Georgetown, Guyana: Sunday, September 30, 2018 – Residents from Betsy Ground, Gangaram and surrounding areas are among the 15,000 customers from some 24 communities in Berbice, Region 6, who will benefit from improved water quality when the Sheet Anchor water treatment plant is completed.

A Kaieteur News article published on September 30, 2018 titled “New Sheet Anchor water treatment plant on schedule” stated that residents in these areas are uncertain if the plant will serve them.

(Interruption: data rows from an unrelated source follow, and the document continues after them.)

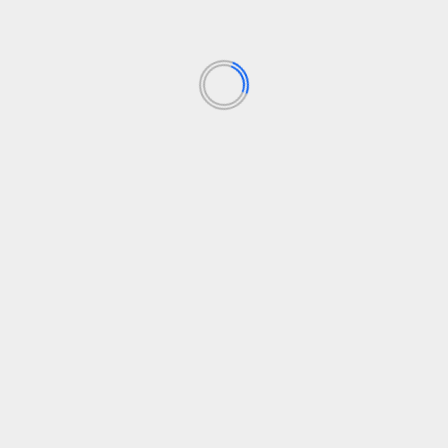
HOROSKOPAI
KINŲ ASTROLOGIJA
NUMEROLOGIJA
PASLAUGOS
RECEPTAI
SVEIKATA
TECHNOLOGIJOS
Uncategorized
ZODIAKO ŽENKLAI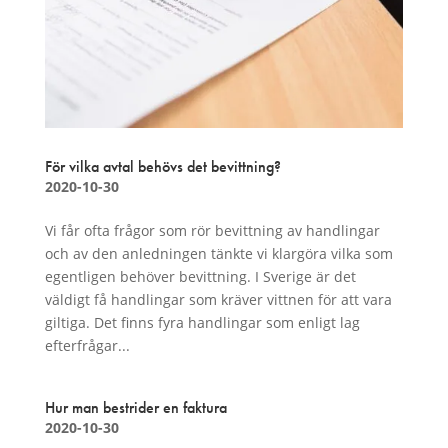
För vilka avtal behövs det bevittning?
2020-10-30
Vi får ofta frågor som rör bevittning av handlingar
och av den anledningen tänkte vi klargöra vilka som
egentligen behöver bevittning. I Sverige är det
väldigt få handlingar som kräver vittnen för att vara
giltiga. Det finns fyra handlingar som enligt lag
efterfrågar...
Hur man bestrider en faktura
2020-10-30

GWI rejects this notion outright, as Managing Director of the utility, Dr. Richard Van West-Charles has said on numerous occasions to both the media and residents, that the residents of Lower East Canje were taken into consideration during the initial planning of the project and will be served by the water treatment facility when it comes on stream in September, 2019.

GWI, in a press release on June 1, 2018 following a site visit, quoted the Managing Director as saying, “This is going to be very important in terms of the villages that are going to be the beneficiaries from Number 25 Village down to Gangaram. Gangaram was previously supplied by Guy-Su-Co.”

The serving areas (population) that stand to benefit from the water treatment facility include:

Village Names
1.      Industry or No. 25
2.      Dun Robin or No. 23
3.      Warren or No. 21
4.      Kendalls or No. 19
5.      Bohemia or No. 17
6.      Susannah or No. 15
7.      Hermitage or No. 13
8.      Treurniet or No. 11
9.      Lewis Manor or No. 9
10.  No. 7
11.  Prospect
12.  Palmyra or No. 4
13.  Cumberland
14.  No. 3
15.  Sheet Anchor
16.  Ordnance Fort Canje
17.  Canefield
18.  Rose Hall
19.  Reliance
20.  Adelphi
21.  Good Banana Land
22.  Little Bleyendaal
23.  No. 10
24.  Goldstone Hall or No. 11 (Gangaram)

The Sheet Anchor Plant represents just one of the components of a larger project for which a US$31.6M loan was signed in 2014 by the government and the IDB for a Water Supply and Sanitation Infrastructure Improvement Programme.

To date, the plant is 34 per cent complete. Providing an update during a recent site visit, Project Manager Richard Persaud explained that the fencing for the project is complete, while works are ongoing on the sedimentation tank where the base slab has been poured. The excavation and backfilling for the first and second ground storage tanks have been completed and the blinding concrete poured for one tank.

The project also entails bringing the water from the three wells which serve existing communities to the treatment plant, via a distribution network. This system will also be extended to serve those areas that were served by the Guyana Sugar Corporation (GuySuCo).